• ZIEL DER ÜBUNG: Sammle aus den folgenden Daten jede Zeile, die die Zeichenfolge „radius“ enthält. Achte dabei auf Groß- und Kleinschreibung.
•••••
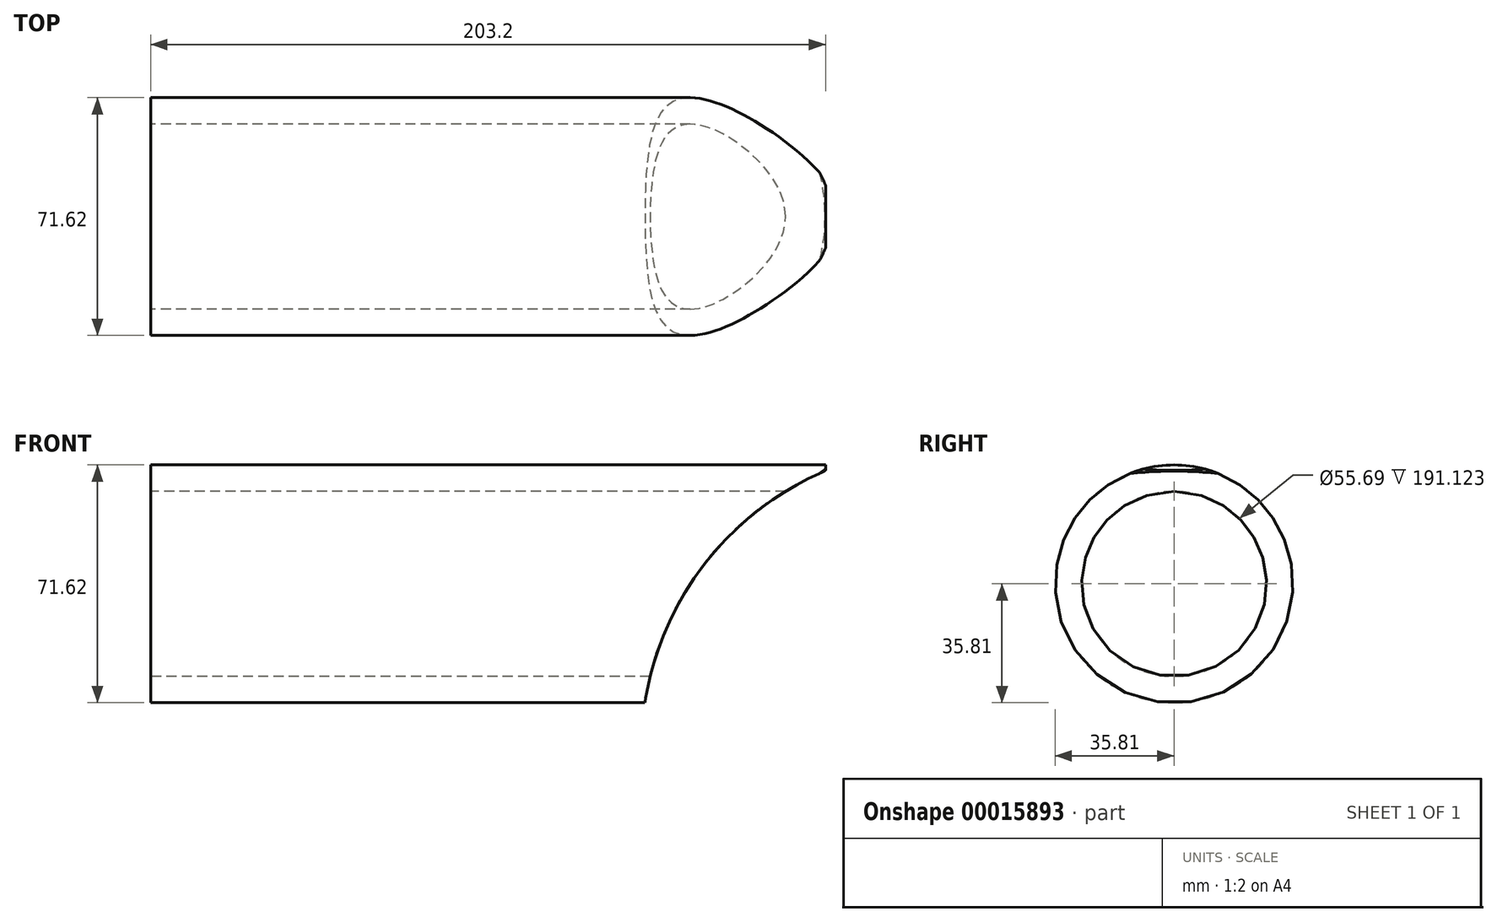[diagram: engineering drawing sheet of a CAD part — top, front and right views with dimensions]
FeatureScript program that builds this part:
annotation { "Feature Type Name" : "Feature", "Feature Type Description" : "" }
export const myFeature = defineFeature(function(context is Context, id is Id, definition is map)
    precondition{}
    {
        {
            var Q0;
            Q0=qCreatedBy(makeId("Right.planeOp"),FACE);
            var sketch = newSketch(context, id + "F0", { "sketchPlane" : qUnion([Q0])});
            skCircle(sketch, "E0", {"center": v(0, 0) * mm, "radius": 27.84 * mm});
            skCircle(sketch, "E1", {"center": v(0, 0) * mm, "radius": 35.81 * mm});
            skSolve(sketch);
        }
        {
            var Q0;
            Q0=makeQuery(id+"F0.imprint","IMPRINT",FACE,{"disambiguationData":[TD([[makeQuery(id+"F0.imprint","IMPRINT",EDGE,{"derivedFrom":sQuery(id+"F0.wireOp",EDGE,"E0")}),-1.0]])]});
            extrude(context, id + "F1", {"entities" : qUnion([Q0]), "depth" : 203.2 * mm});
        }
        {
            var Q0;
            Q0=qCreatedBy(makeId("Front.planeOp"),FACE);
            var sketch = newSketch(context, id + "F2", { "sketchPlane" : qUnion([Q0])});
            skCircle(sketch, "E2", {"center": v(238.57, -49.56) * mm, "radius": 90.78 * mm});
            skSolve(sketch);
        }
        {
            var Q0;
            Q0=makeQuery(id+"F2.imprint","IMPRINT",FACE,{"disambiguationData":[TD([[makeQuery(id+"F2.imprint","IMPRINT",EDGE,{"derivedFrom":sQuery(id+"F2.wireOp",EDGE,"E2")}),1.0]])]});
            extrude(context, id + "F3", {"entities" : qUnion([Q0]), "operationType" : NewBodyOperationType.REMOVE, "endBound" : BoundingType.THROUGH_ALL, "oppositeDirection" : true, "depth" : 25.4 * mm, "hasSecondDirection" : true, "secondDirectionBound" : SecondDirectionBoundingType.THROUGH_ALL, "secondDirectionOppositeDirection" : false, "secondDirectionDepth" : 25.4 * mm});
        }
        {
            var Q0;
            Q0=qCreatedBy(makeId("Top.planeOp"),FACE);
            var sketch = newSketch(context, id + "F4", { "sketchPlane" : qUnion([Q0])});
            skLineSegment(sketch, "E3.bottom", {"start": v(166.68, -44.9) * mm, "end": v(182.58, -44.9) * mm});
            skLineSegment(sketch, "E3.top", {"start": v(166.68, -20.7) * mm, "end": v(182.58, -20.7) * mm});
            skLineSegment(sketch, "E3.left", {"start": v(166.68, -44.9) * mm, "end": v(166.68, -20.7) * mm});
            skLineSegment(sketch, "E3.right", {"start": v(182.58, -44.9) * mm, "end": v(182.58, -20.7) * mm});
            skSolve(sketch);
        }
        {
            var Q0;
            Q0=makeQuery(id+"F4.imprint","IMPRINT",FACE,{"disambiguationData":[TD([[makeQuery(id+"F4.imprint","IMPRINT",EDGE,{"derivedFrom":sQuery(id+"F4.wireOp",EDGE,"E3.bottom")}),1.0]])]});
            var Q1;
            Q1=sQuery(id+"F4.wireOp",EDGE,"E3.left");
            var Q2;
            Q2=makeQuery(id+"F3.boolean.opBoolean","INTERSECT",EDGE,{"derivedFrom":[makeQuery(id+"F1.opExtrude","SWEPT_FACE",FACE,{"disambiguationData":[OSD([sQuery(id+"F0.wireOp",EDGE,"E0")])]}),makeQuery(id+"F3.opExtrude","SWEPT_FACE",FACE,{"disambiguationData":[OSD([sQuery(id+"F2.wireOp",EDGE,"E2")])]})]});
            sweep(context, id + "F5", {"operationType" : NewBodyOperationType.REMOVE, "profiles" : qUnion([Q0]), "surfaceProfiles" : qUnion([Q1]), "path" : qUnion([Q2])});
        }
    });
•••••
• ERGEBNIS DER ÜBUNG:
            skCircle(sketch, "E0", {"center": v(0, 0) * mm, "radius": 27.84 * mm});
            skCircle(sketch, "E1", {"center": v(0, 0) * mm, "radius": 35.81 * mm});
            skCircle(sketch, "E2", {"center": v(238.57, -49.56) * mm, "radius": 90.78 * mm});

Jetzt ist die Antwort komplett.